South Sudan and Sudan have signed an agreement extending an existing oil deal up to March 2022.
The agreement stipulates that Juba pays $26 for each oil barrel passing through the Sudanese pipeline operator, Petrolines for Crude Oil and $24.1 for each oil barrel transported through the Bashayer Pipeline Company.
Through the deal, South Sudan will supply the Khartoum refinery 28,000 barrels per day.
South Sudan’s minister of petroleum, Daniel Awou Chuang, says the extension is mutually beneficial to both countries. The two countries first signed the oil deal in 2012. However, Sudan lost two-thirds of its oil revenues after the split from South Sudan in 2011, but transportation of South Sudan’s oil through Sudan’s pipelines now provides revenues to revive Sudan’s difficult economy.
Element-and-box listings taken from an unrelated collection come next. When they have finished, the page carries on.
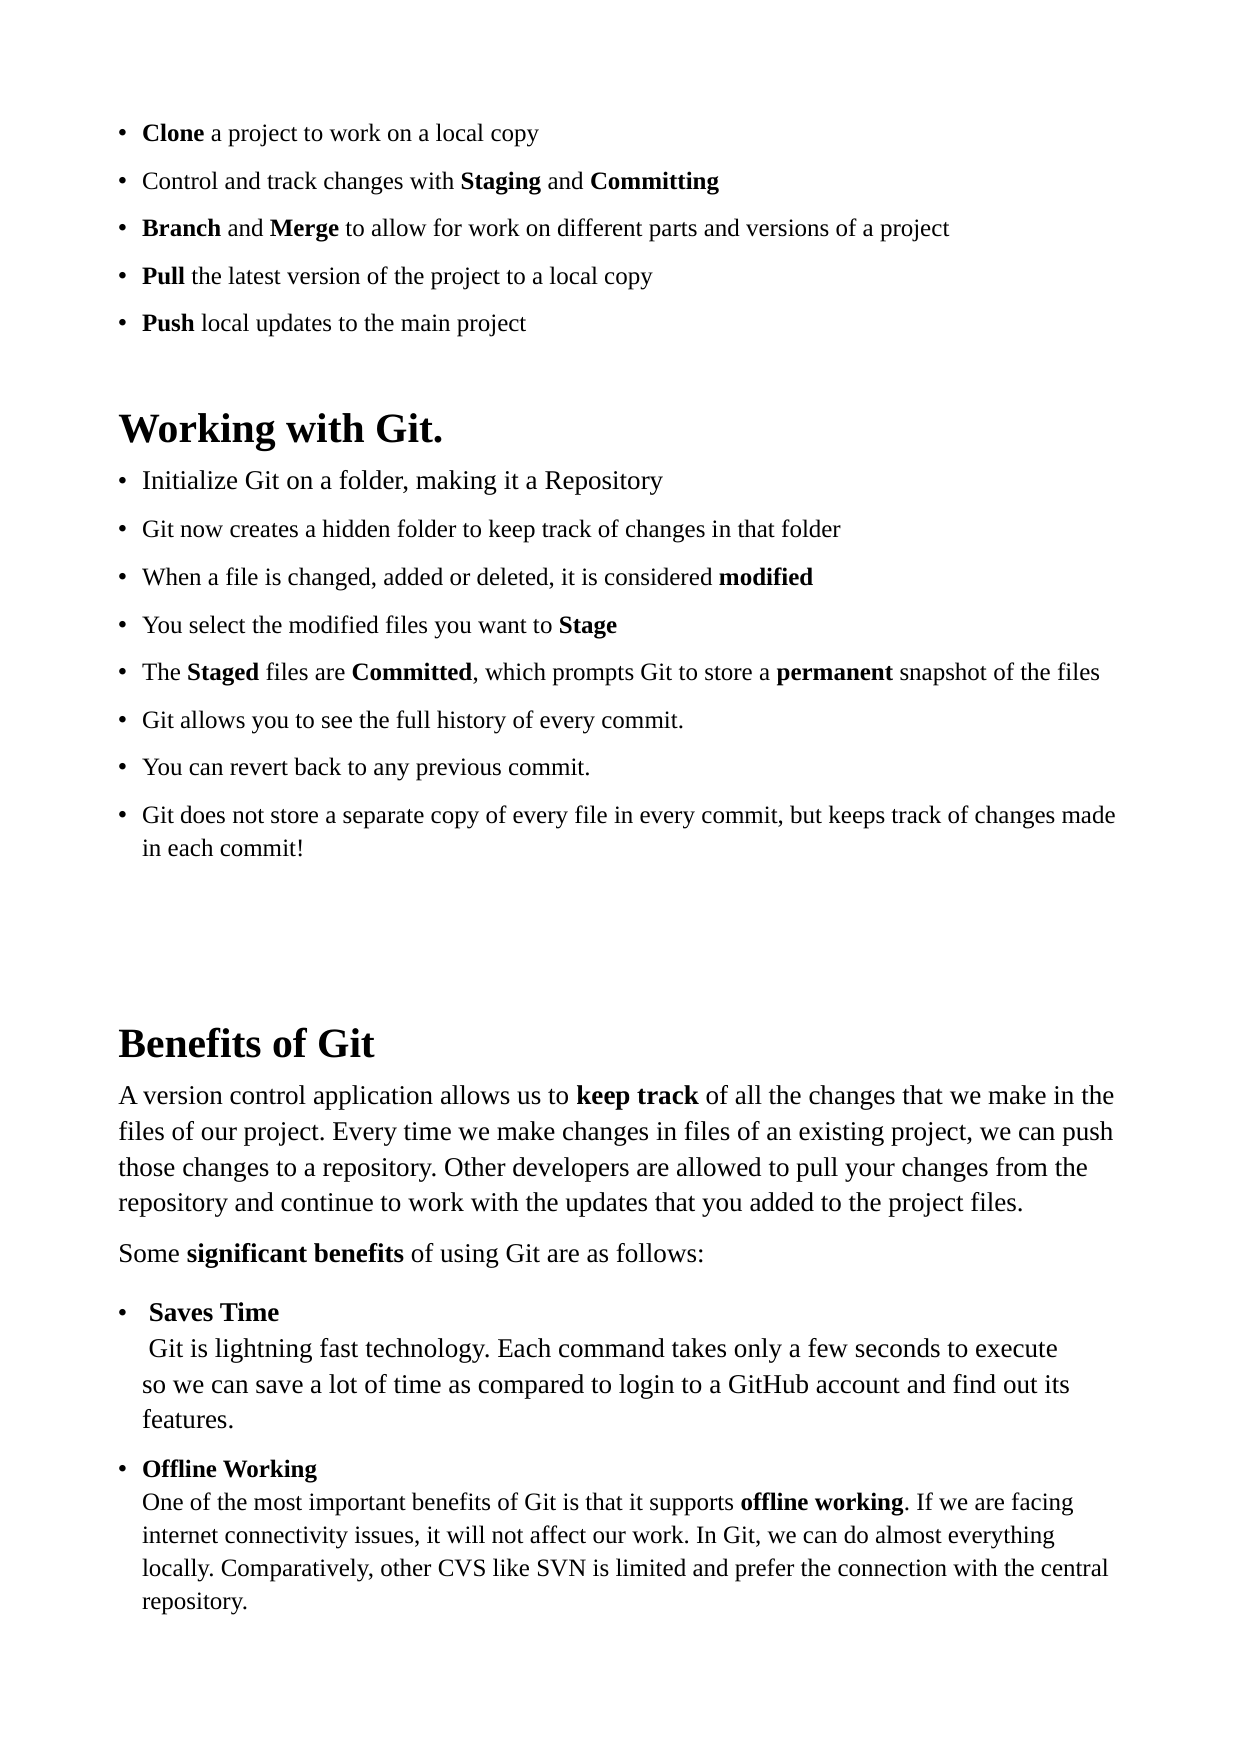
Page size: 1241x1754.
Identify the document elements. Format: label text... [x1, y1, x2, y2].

list Clone a project to work on a local copy [118, 118, 1122, 147]
list Pull the latest version of the project to a local copy [118, 261, 1122, 290]
list Git does not store a separate copy of every file in every commit, but keeps track of changes made in each commit! [118, 800, 1122, 862]
list Control and track changes with Staging and Committing [118, 166, 1122, 194]
subtitle Benefits of Git [118, 1019, 1122, 1067]
subtitle Working with Git. [118, 404, 1122, 452]
list The Staged files are Committed, which prompts Git to store a permanent snapshot of the files [118, 657, 1122, 686]
list Saves Time Git is lightning fast technology. Each command takes only a few seconds to execute so we can save a lot of time as compared to login to a GitHub account and find out its features. [118, 1296, 1122, 1434]
list When a file is changed, added or deleted, it is considered modified [118, 562, 1122, 591]
list Push local updates to the main project [118, 308, 1122, 370]
list Initialize Git on a folder, making it a Repository [118, 464, 1122, 495]
text Some significant benefits of using Git are as follows: [118, 1237, 1122, 1268]
list Branch and Merge to allow for work on different parts and versions of a project [118, 213, 1122, 242]
list You can revert back to any previous commit. [118, 752, 1122, 781]
list Git now creates a hidden folder to keep track of changes in that folder [118, 514, 1122, 543]
text A version control application allows us to keep track of all the changes that we make in the files of our project. Every time we make changes in files of an existing project, we can push those changes to a repository. Other developers are allowed to pull your changes from the repository and continue to work with the updates that you added to the project files. [118, 1079, 1122, 1218]
list Git allows you to see the full history of every commit. [118, 705, 1122, 734]
list Offline Working One of the most important benefits of Git is that it supports offline working. If we are facing internet connectivity issues, it will not affect our work. In Git, we can do almost everything locally. Comparatively, other CVS like SVN is limited and prefer the connection with the central repository. [118, 1454, 1122, 1614]
list You select the modified files you want to Stage [118, 610, 1122, 638]
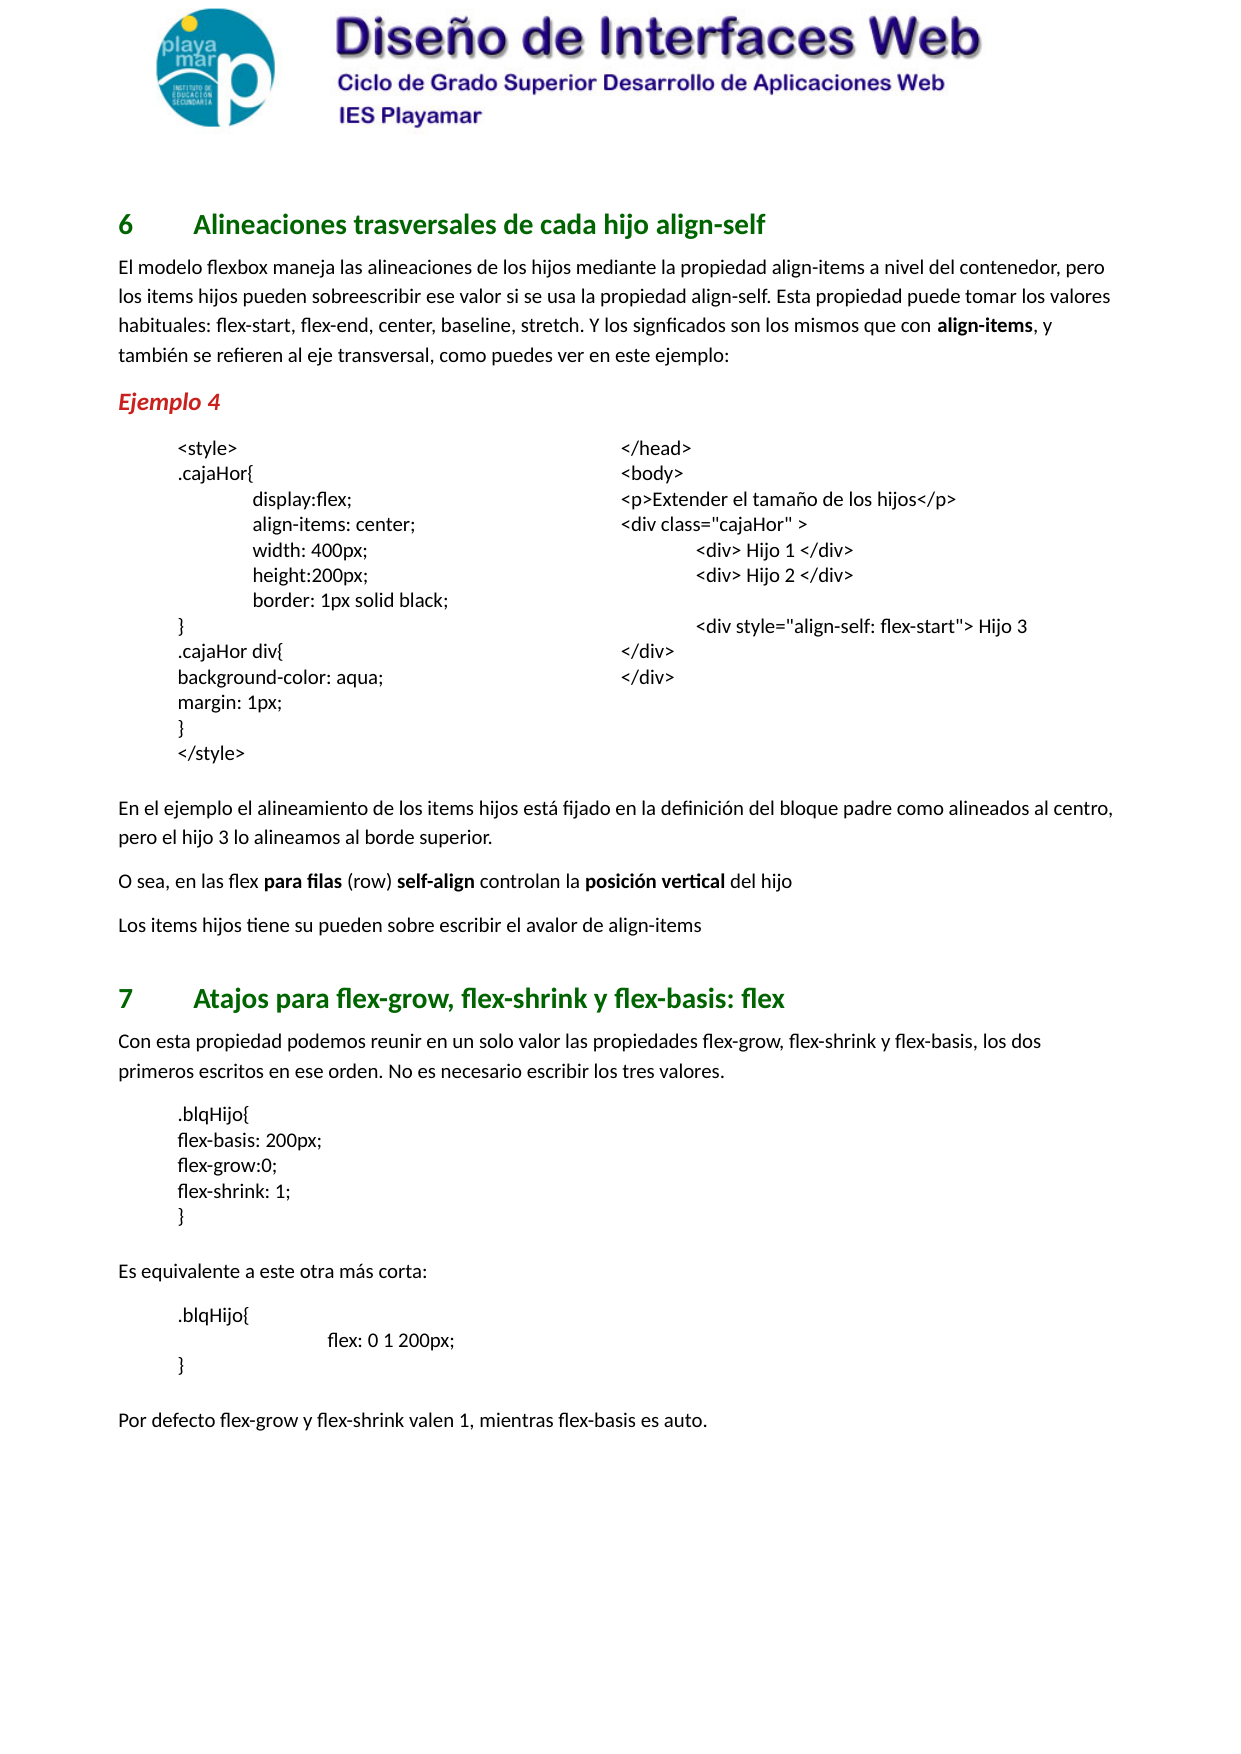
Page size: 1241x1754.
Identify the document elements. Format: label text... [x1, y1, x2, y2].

text En el ejemplo el alineamiento de los items hijos está fijado en la definición del bloque padre como alineados al centro, pero el hijo 3 lo alineamos al borde superior. [118, 795, 1122, 850]
text .blqHijo{ flex: 0 1 200px; } [177, 1302, 1063, 1378]
text Con esta propiedad podemos reunir en un solo valor las propiedades flex-grow, flex-shrink y flex-basis, los dos primeros escritos en ese orden. No es necesario escribir los tres valores. [118, 1029, 1122, 1083]
text O sea, en las flex para filas (row) self-align controlan la posición vertical del hijo [118, 868, 1122, 893]
text .blqHijo{ flex-basis: 200px; flex-grow:0; flex-shrink: 1; } [177, 1102, 1063, 1229]
text Es equivalente a este otra más corta: [118, 1258, 1122, 1283]
subtitle Alineaciones trasversales de cada hijo align-self [118, 206, 1122, 242]
text </head> <body> <p>Extender el tamaño de los hijos</p> <div class="cajaHor" > <div> Hijo 1 </div> <div> Hijo 2 </div> <div style="align-self: flex-start"> Hijo 3 </div> </div> [621, 435, 1063, 689]
text <style> .cajaHor{ display:flex; align-items: center; width: 400px; height:200px; border: 1px solid black; } .cajaHor div{ background-color: aqua; margin: 1px; } </style> [177, 435, 474, 766]
text Ejemplo 4 [118, 386, 1122, 416]
text Por defecto flex-grow y flex-shrink valen 1, mientras flex-basis es auto. [118, 1408, 1122, 1433]
subtitle Atajos para flex-grow, flex-shrink y flex-basis: flex [118, 981, 1122, 1016]
text El modelo flexbox maneja las alineaciones de los hijos mediante la propiedad align-items a nivel del contenedor, pero los items hijos pueden sobreescribir ese valor si se usa la propiedad align-self. Esta propiedad puede tomar los valores habituales: flex-start, flex-end, center, baseline, stretch. Y los signficados son los mismos que con align-items, y también se refieren al eje transversal, como puedes ver en este ejemplo: [118, 254, 1122, 367]
text Los items hijos tiene su pueden sobre escribir el avalor de align-items [118, 912, 1122, 937]
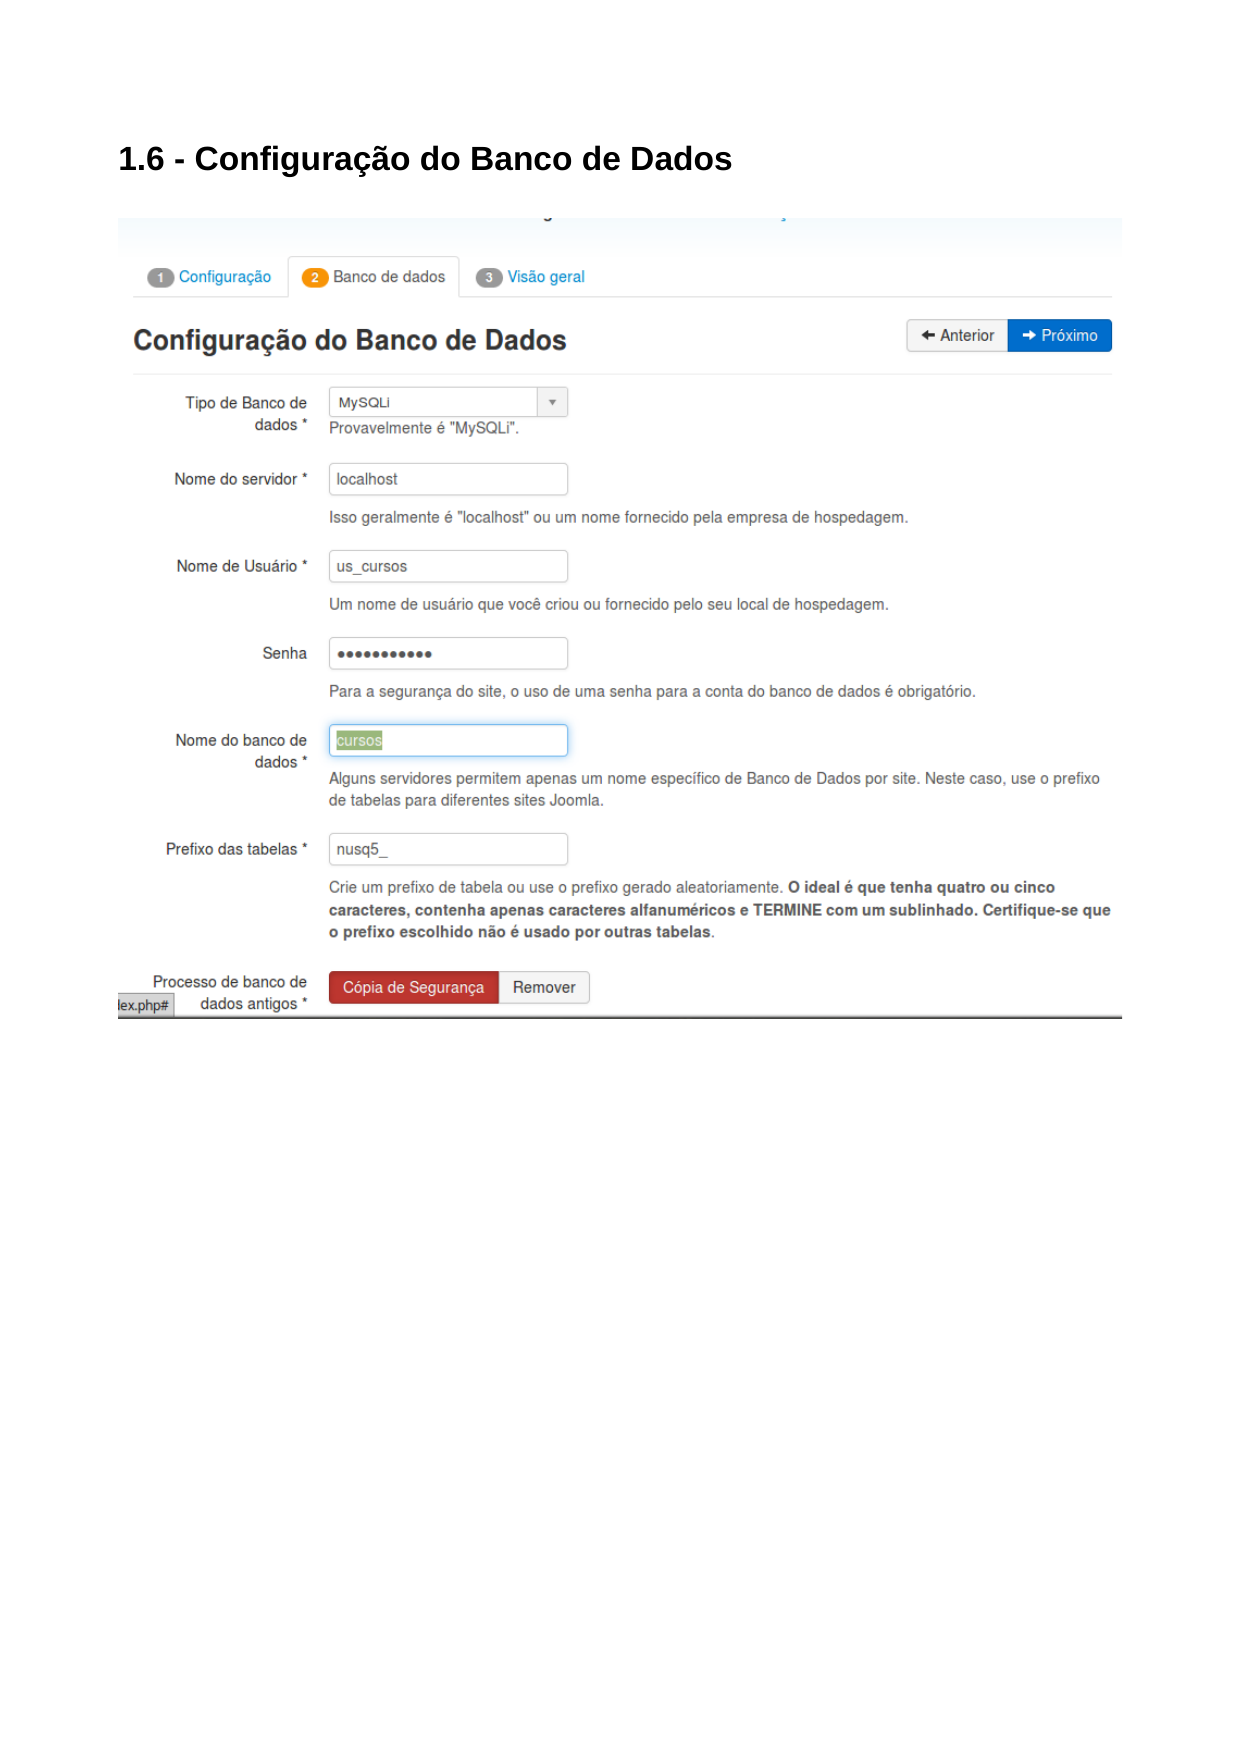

“As we move on, we know that South Sudan cannot export the crude oil except through Sudan because they have the facilities for that, and also we know Sudan relies on South Sudan in regards to energy facilities for power generation and refinery. This kind of relationship should continue as we move on and that’s why the extension is extending the time beyond what was agreed, and of course we know it is not going to end there” says Awow.
For his part, the Sudanese Minister of Energy and Mining Eng Adel Ali Ibrahim says the signing is in a spirit of fraternity and cooperation.